** Opening Selected passage block **

The Joint Purchasing Corporation (JPC) of the Federation of Jewish Philanthropies was established in 1922, just 5 years after the formation of Federation (until 1944 called the Federation for the Support of Jewish Philanthropic Societies of New York City). According to a UJA-Federation pamphlet from 1989-1992 when UJA-Fed was considering an alternative structure for shared services, JPC was established as “a not-for-profit corporation to serve primarily the procurement needs of the institutions supported by the Federation of Jewish Philanthropies of New York”.
JPC started a newsletter in the 1970s. In Volume II No. 2 dated May 1974, among other articles “The J.P.C. Exchange” lists as items available from Federation member agencies to other Federation agencies a diverse group of items which includes:
3 Security Guard Shacks … rarely used …
Motorola Paging System … first reasonable offer gets it
Blickman coffee urn
6 racks to hold 9″ plastic covers
Joint Purchasing Corporation (JPC) Exchange, May 1974
Sent along with the May 1974 newsletter was an Index of Purchase Arrangements, listed by type of object. On the “Laundry & Linen Supplies & Equipment” page it is interesting to see that Altro Work Shops, then an agency of Federation, is listed as the supplier for uniforms.

** Closing Selected passage block **
** Opening Records supplied block **

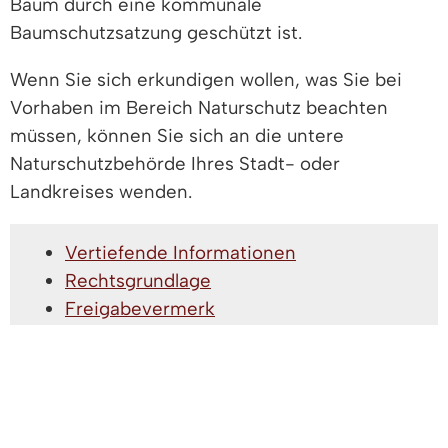
Baum durch eine kommunale
Baumschutzsatzung geschützt ist.
Wenn Sie sich erkundigen wollen, was Sie bei
Vorhaben im Bereich Naturschutz beachten
müssen, können Sie sich an die untere
Naturschutzbehörde Ihres Stadt- oder
Landkreises wenden.
Vertiefende Informationen
Rechtsgrundlage
Freigabevermerk
Leistungen
Lebenslagen
VERTIEFENDE INFORMATIONEN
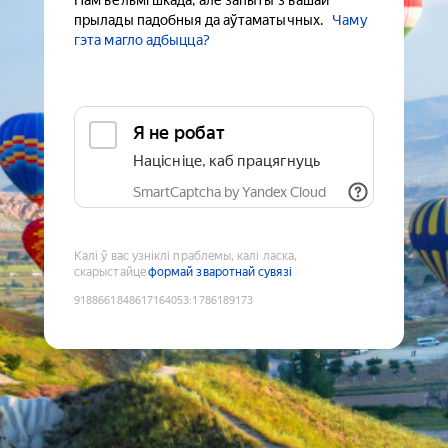
Нам вельмі шкада, але запыты з вашай
прылады падобныя да аўтаматычных.
Чаму
гэта магло адбыцца?
Я не робат
Націсніце, каб працягнуць
SmartCaptcha by Yandex Cloud
Калі ў вас узніклі праблемы, калі ласка,
скарыстайце
формай зваротнай сувязі
9188661848617164053
:
1786189173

** Closing Records supplied block **

## Explore the material
a. Reproduce the text about the Joint Purchasing Corporation word for word, from start to finish.
b. Quote everything in the records from the line containing "Нам вельмі шкада, але запыты з вашай" down to the last line of the records, keeping both of those lines.

## Answer set
a.
The Joint Purchasing Corporation (JPC) of the Federation of Jewish Philanthropies was established in 1922, just 5 years after the formation of Federation (until 1944 called the Federation for the Support of Jewish Philanthropic Societies of New York City). According to a UJA-Federation pamphlet from 1989-1992 when UJA-Fed was considering an alternative structure for shared services, JPC was established as “a not-for-profit corporation to serve primarily the procurement needs of the institutions supported by the Federation of Jewish Philanthropies of New York”.
JPC started a newsletter in the 1970s. In Volume II No. 2 dated May 1974, among other articles “The J.P.C. Exchange” lists as items available from Federation member agencies to other Federation agencies a diverse group of items which includes:
3 Security Guard Shacks … rarely used …
Motorola Paging System … first reasonable offer gets it
Blickman coffee urn
6 racks to hold 9″ plastic covers
Joint Purchasing Corporation (JPC) Exchange, May 1974
Sent along with the May 1974 newsletter was an Index of Purchase Arrangements, listed by type of object. On the “Laundry & Linen Supplies & Equipment” page it is interesting to see that Altro Work Shops, then an agency of Federation, is listed as the supplier for uniforms.

b.
Нам вельмі шкада, але запыты з вашай
прылады падобныя да аўтаматычных.
Чаму
гэта магло адбыцца?
Я не робат
Націсніце, каб працягнуць
SmartCaptcha by Yandex Cloud
Калі ў вас узніклі праблемы, калі ласка,
скарыстайце
формай зваротнай сувязі
9188661848617164053
:
1786189173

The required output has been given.